(Page-level text extractions)
++++++++

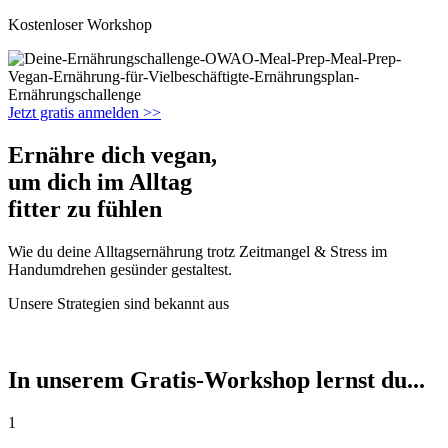
Kostenloser Workshop
Jetzt gratis anmelden >>
Ernähre dich vegan,
um dich im Alltag
fitter zu fühlen
Wie du deine Alltagsernährung trotz Zeitmangel & Stress im
Handumdrehen gesünder gestaltest.
Unsere Strategien sind bekannt aus
In unserem Gratis-Workshop lernst du...
1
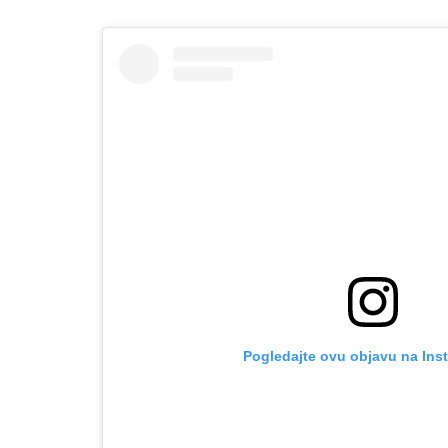
Pogledajte ovu objavu na Ins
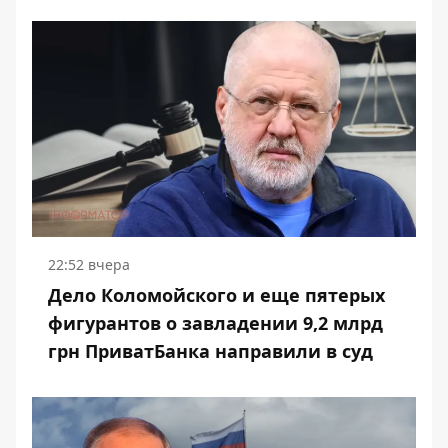
22:52 вчера
Дело Коломойского и еще пятерых
фигурантов о завладении 9,2 млрд
грн ПриватБанка направили в суд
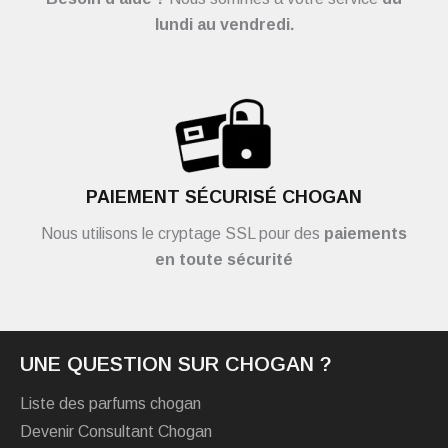
lundi au vendredi.
PAIEMENT SÉCURISÉ CHOGAN
Nous utilisons le cryptage SSL pour des
paiements
en toute sécurité
UNE QUESTION SUR CHOGAN ?
Liste des parfums chogan
Devenir Consultant Chogan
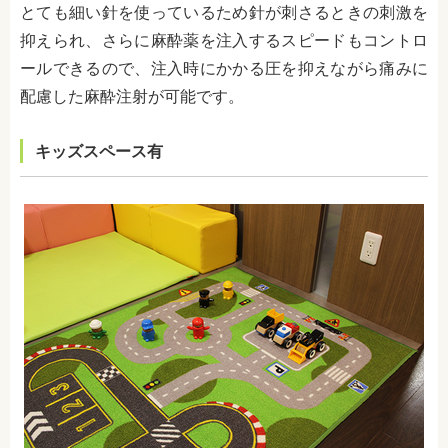
とても細い針を使っているため針が刺さるときの刺激を
抑えられ、さらに麻酔薬を注入するスピードもコントロ
ールできるので、注入時にかかる圧を抑えながら痛みに
配慮した麻酔注射が可能です。
キッズスペース有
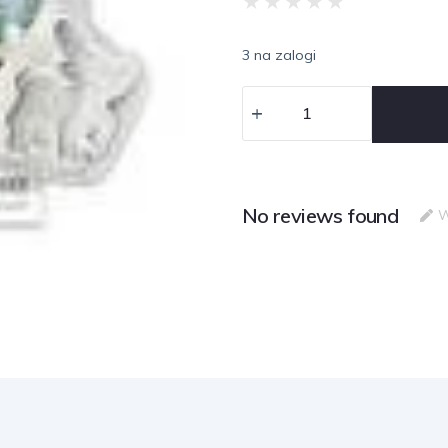
★
★
★
★
★
3 na zalogi
No reviews found
W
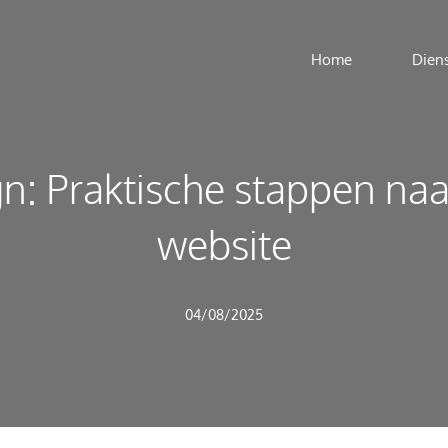
Home
Dien
: Praktische stappen naar
website
04/08/2025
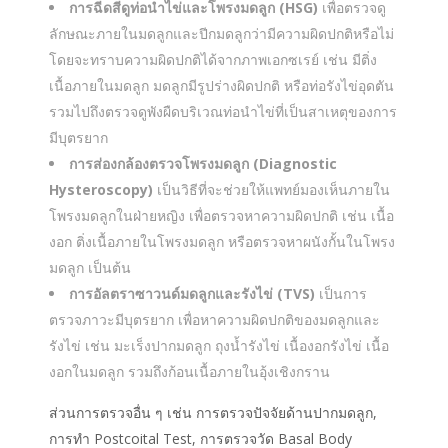
การฉีดสีดูท่อนำไข่และโพรงมดลูก (HSG)
เพื่อตรวจดู
ลักษณะภายในมดลูกและปีกมดลูกว่ามีความผิดปกติหรือไม่
โดยจะทราบความผิดปกติได้จากภาพเอกซเรย์ เช่น มีติ่ง
เนื้อภายในมดลูก มดลูกมีรูปร่างผิดปกติ หรือท่อรังไข่อุดตัน
รวมไปถึงตรวจดูพังผืดบริเวณท่อนำไข่ที่เป็นสาเหตุของการ
มีบุตรยาก
การส่องกล้องตรวจโพรงมดลูก (Diagnostic
Hysteroscopy)
เป็นวิธีที่จะช่วยให้แพทย์มองเห็นภายใน
โพรงมดลูกในฝ่ายหญิง เพื่อตรวจหาความผิดปกติ เช่น เนื้อ
งอก ติ่งเนื้อภายในโพรงมดลูก หรือตรวจหาผนังกั้นในโพรง
มดลูก เป็นต้น
การอัลตราซาวนด์มดลูกและรังไข่ (TVS)
เป็นการ
ตรวจภาวะมีบุตรยาก เพื่อหาความผิดปกติของมดลูกและ
รังไข่ เช่น มะเร็งปากมดลูก ถุงน้ำรังไข่ เนื้องอกรังไข่ เนื้อ
งอกในมดลูก รวมถึงก้อนเนื้อภายในอุ้งเชิงกราน
ส่วนการตรวจอื่น ๆ เช่น การตรวจปัจจัยด้านปากมดลูก,
การทำ Postcoital Test, การตรวจวัด Basal Body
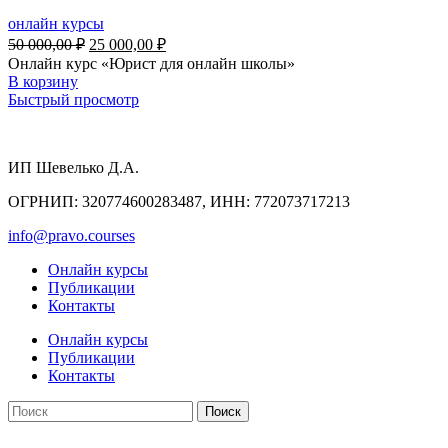
онлайн курсы
Первоначальная
Текущая
50 000,00
₽
25 000,00
₽
цена
цена:
Онлайн курс «Юрист для онлайн школы»
составляла
25
В корзину
50
000,00 ₽.
Быстрый просмотр
000,00 ₽.
ИП Шевелько Д.А.
ОГРНИП: 320774600283487, ИНН: 772073717213
info@pravo.courses
Онлайн курсы
Публикации
Контакты
Онлайн курсы
Публикации
Контакты
Поиск
Оферта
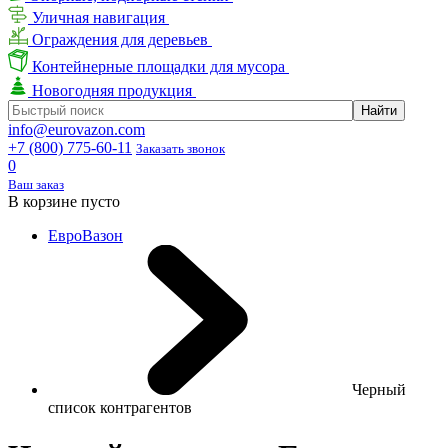
Уличная навигация
Ограждения для деревьев
Контейнерные площадки для мусора
Новогодняя продукция
info@eurovazon.com
+7 (800) 775-60-11
Заказать звонок
0
Ваш заказ
В корзине пусто
ЕвроВазон
Черный
список контрагентов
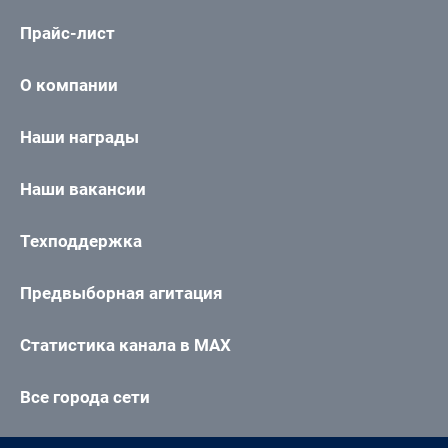
Прайс-лист
О компании
Наши награды
Наши вакансии
Техподдержка
Предвыборная агитация
Статистика канала в MAX
Все города сети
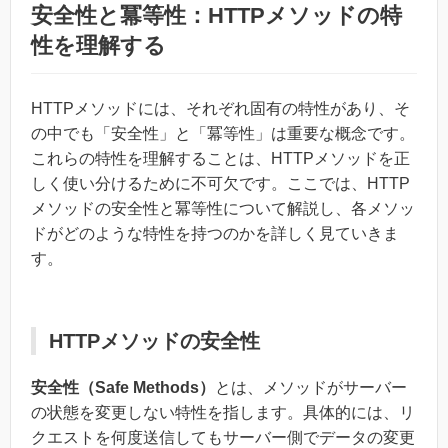
安全性と冪等性：HTTPメソッドの特
性を理解する
HTTPメソッドには、それぞれ固有の特性があり、そ
の中でも「安全性」と「冪等性」は重要な概念です。
これらの特性を理解することは、HTTPメソッドを正
しく使い分けるために不可欠です。ここでは、HTTP
メソッドの安全性と冪等性について解説し、各メソッ
ドがどのような特性を持つのかを詳しく見ていきま
す。
HTTPメソッドの安全性
安全性（Safe Methods）
とは、メソッドがサーバー
の状態を変更しない特性を指します。具体的には、リ
クエストを何度送信してもサーバー側でデータの変更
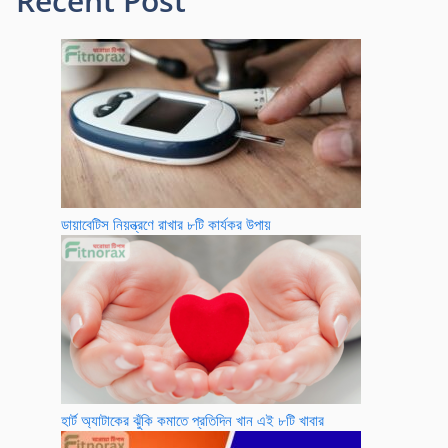
Recent Post
ডায়াবেটিস নিয়ন্ত্রণে রাখার ৮টি কার্যকর উপায়
হার্ট অ্যাটাকের ঝুঁকি কমাতে প্রতিদিন খান এই ৮টি খাবার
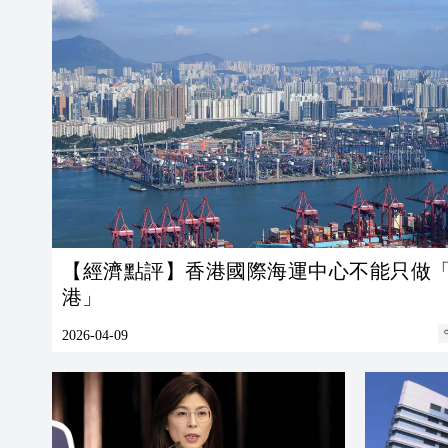
【經濟點評】香港國際海運中心不能只做
港」
2026-04-09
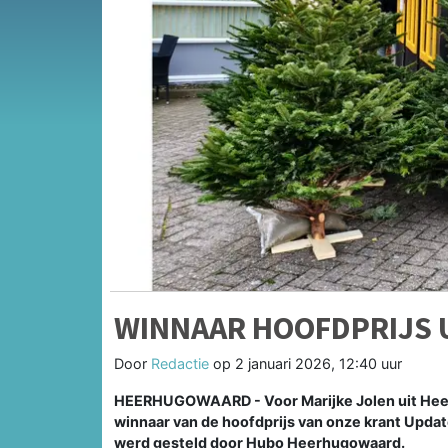
WINNAAR HOOFDPRIJS U
Door
Redactie
op
2 januari 2026, 12:40 uur
HEERHUGOWAARD - Voor Marijke Jolen uit Heerh
winnaar van de hoofdprijs van onze krant Upda
werd gesteld door Hubo Heerhugowaard.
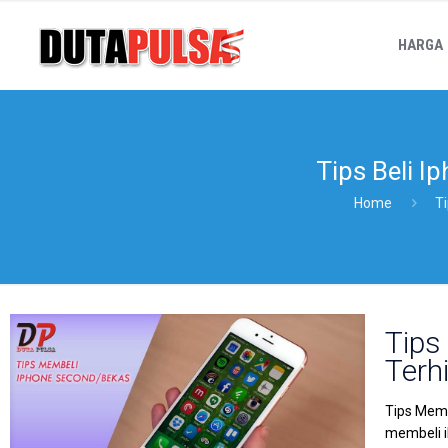
HARGA
Tips Beli 
Home
T
Tips
Terh
Tips Memb
membeli i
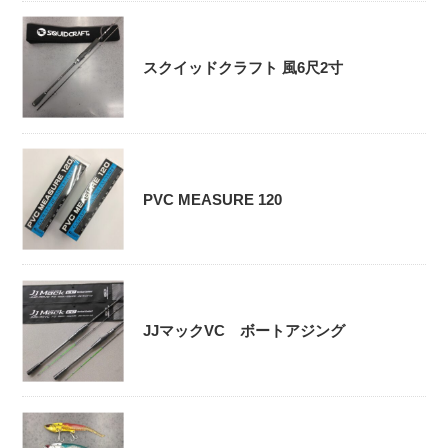
スクイッドクラフト 風6尺2寸
PVC MEASURE 120
JJマックVC ボートアジング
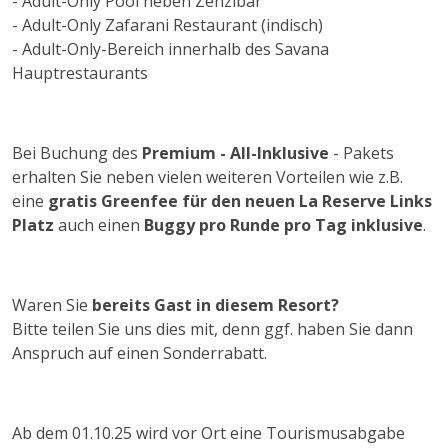
- Adult-Only Pool neben Zenzibar
- Adult-Only Zafarani Restaurant (indisch)
- Adult-Only-Bereich innerhalb des Savana
Hauptrestaurants
Bei Buchung des
Premium - All-Inklusive
- Pakets
erhalten Sie neben vielen weiteren Vorteilen wie z.B.
eine
gratis Greenfee für den neuen La Reserve Links
Platz
auch einen
Buggy pro Runde pro Tag inklusive
.
Waren Sie
bereits Gast in diesem Resort?
Bitte teilen Sie uns dies mit, denn ggf. haben Sie dann
Anspruch auf einen Sonderrabatt.
Ab dem 01.10.25 wird vor Ort eine Tourismusabgabe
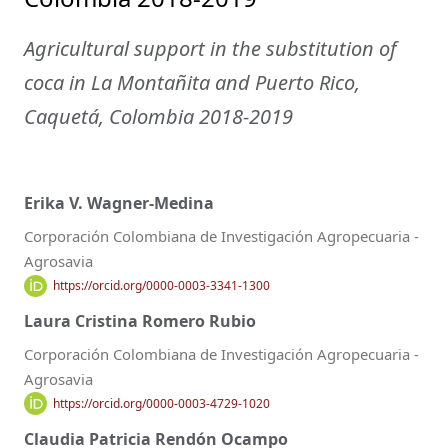
Agricultural support in the substitution of
coca in La Montañita and Puerto Rico,
Caquetá, Colombia 2018-2019
Erika V. Wagner-Medina
Corporación Colombiana de Investigación Agropecuaria -
Agrosavia
https://orcid.org/0000-0003-3341-1300
Laura Cristina Romero Rubio
Corporación Colombiana de Investigación Agropecuaria -
Agrosavia
https://orcid.org/0000-0003-4729-1020
Claudia Patricia Rendón Ocampo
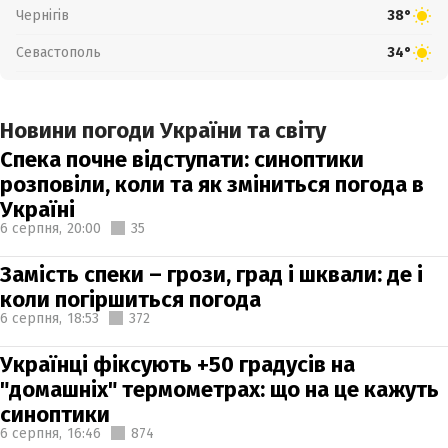
Чернігів
38°
Севастополь
34°
Новини погоди України та світу
Спека почне відступати: синоптики
розповіли, коли та як зміниться погода в
Україні
6 серпня,
20:00
35
Замість спеки – грози, град і шквали: де і
коли погіршиться погода
6 серпня,
18:53
372
Українці фіксують +50 градусів на
"домашніх" термометрах: що на це кажуть
синоптики
6 серпня,
16:46
874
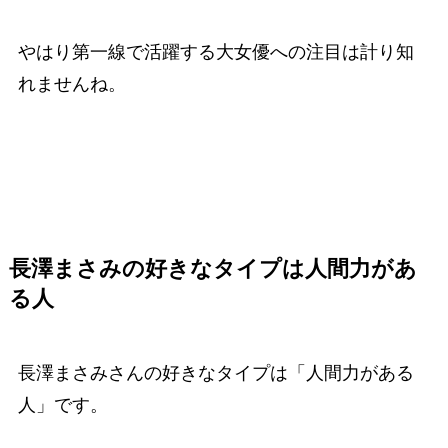
やはり第一線で活躍する大女優への注目は計り知
れませんね。
長澤まさみの好きなタイプ
は人間力があ
る人
長澤まさみさんの好きなタイプは「人間力がある
人」です。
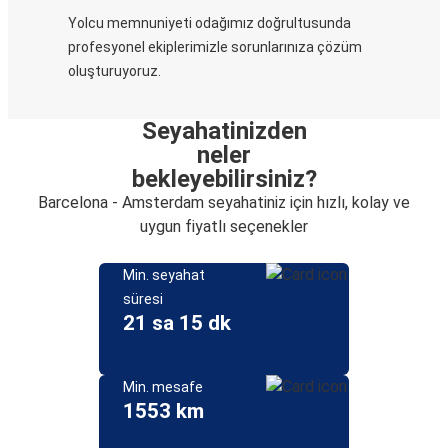
Yolcu memnuniyeti odağımız doğrultusunda
profesyonel ekiplerimizle sorunlarınıza çözüm
oluşturuyoruz.
Seyahatinizden
neler
bekleyebilirsiniz?
Barcelona - Amsterdam seyahatiniz için hızlı, kolay ve
uygun fiyatlı seçenekler
Min. seyahat
süresi
21 sa 15 dk
Min. mesafe
1553 km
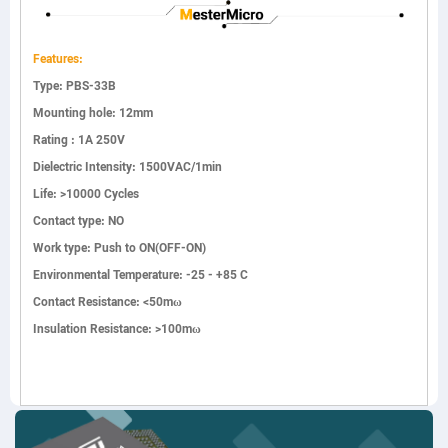
Features:
Type: PBS-33B
Mounting hole: 12mm
Rating : 1A 250V
Dielectric Intensity: 1500VAC/1min
Life: >10000 Cycles
Contact type: NO
Work type: Push to ON(OFF-ON)
Environmental Temperature: -25 - +85 C
Contact Resistance: <50mω
Insulation Resistance: >100mω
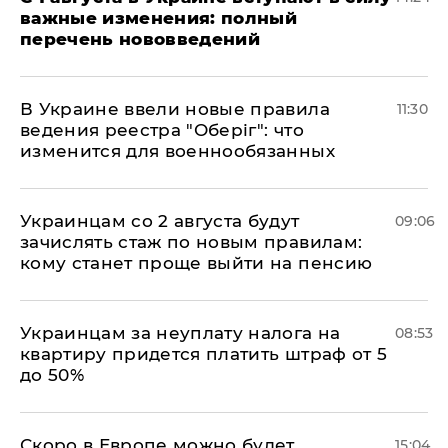
важные изменения: полный
перечень нововведений
В Украине ввели новые правила
11:30
ведения реестра "Оберіг": что
изменится для военнообязанных
Украинцам со 2 августа будут
09:06
зачислять стаж по новым правилам:
кому станет проще выйти на пенсию
Украинцам за неуплату налога на
08:53
квартиру придется платить штраф от 5
до 50%
Скоро в Европе можно будет
15:04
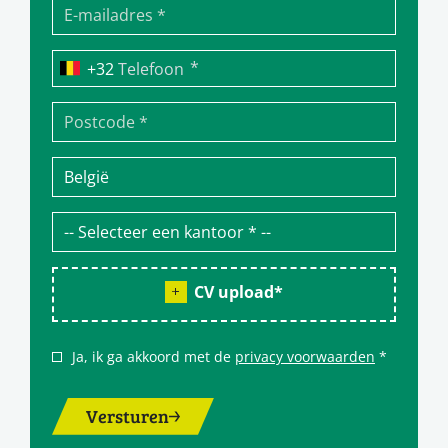
*
Telefoon
CV upload
*
Ja, ik ga akkoord met de
privacy voorwaarden
*
Versturen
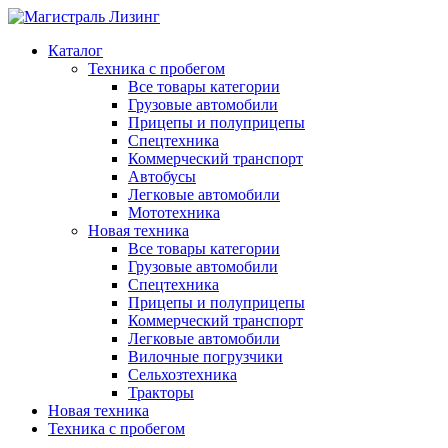
Каталог
Техника с пробегом
Все товары категории
Грузовые автомобили
Прицепы и полуприцепы
Спецтехника
Коммерческий транспорт
Автобусы
Легковые автомобили
Мототехника
Новая техника
Все товары категории
Грузовые автомобили
Спецтехника
Прицепы и полуприцепы
Коммерческий транспорт
Легковые автомобили
Вилочные погрузчики
Сельхозтехника
Тракторы
Новая техника
Техника с пробегом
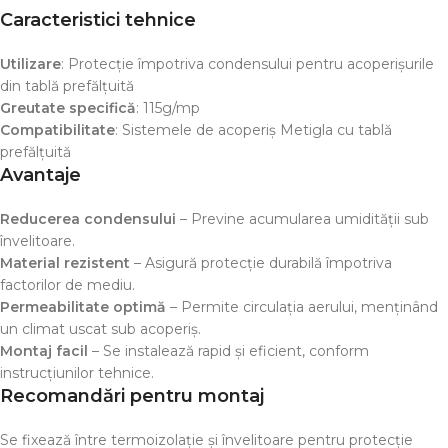
Caracteristici tehnice
Utilizare
: Protecție împotriva condensului pentru acoperișurile
din tablă prefălțuită
Greutate specifică
: 115g/mp
Compatibilitate
: Sistemele de acoperiș Metigla cu tablă
prefălțuită
Avantaje
Reducerea condensului
– Previne acumularea umidității sub
învelitoare.
Material rezistent
– Asigură protecție durabilă împotriva
factorilor de mediu.
Permeabilitate optimă
– Permite circulația aerului, menținând
un climat uscat sub acoperiș.
Montaj facil
– Se instalează rapid și eficient, conform
instrucțiunilor tehnice.
Recomandări pentru montaj
Se fixează între termoizolație și învelitoare pentru protecție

++++++++

- _Required work_
Wherever the string "neben" appears in the entries above, return the line it appears on.

- _Answer to the exercise_
- Adult-Only Pool neben Zenzibar
erhalten Sie neben vielen weiteren Vorteilen wie z.B.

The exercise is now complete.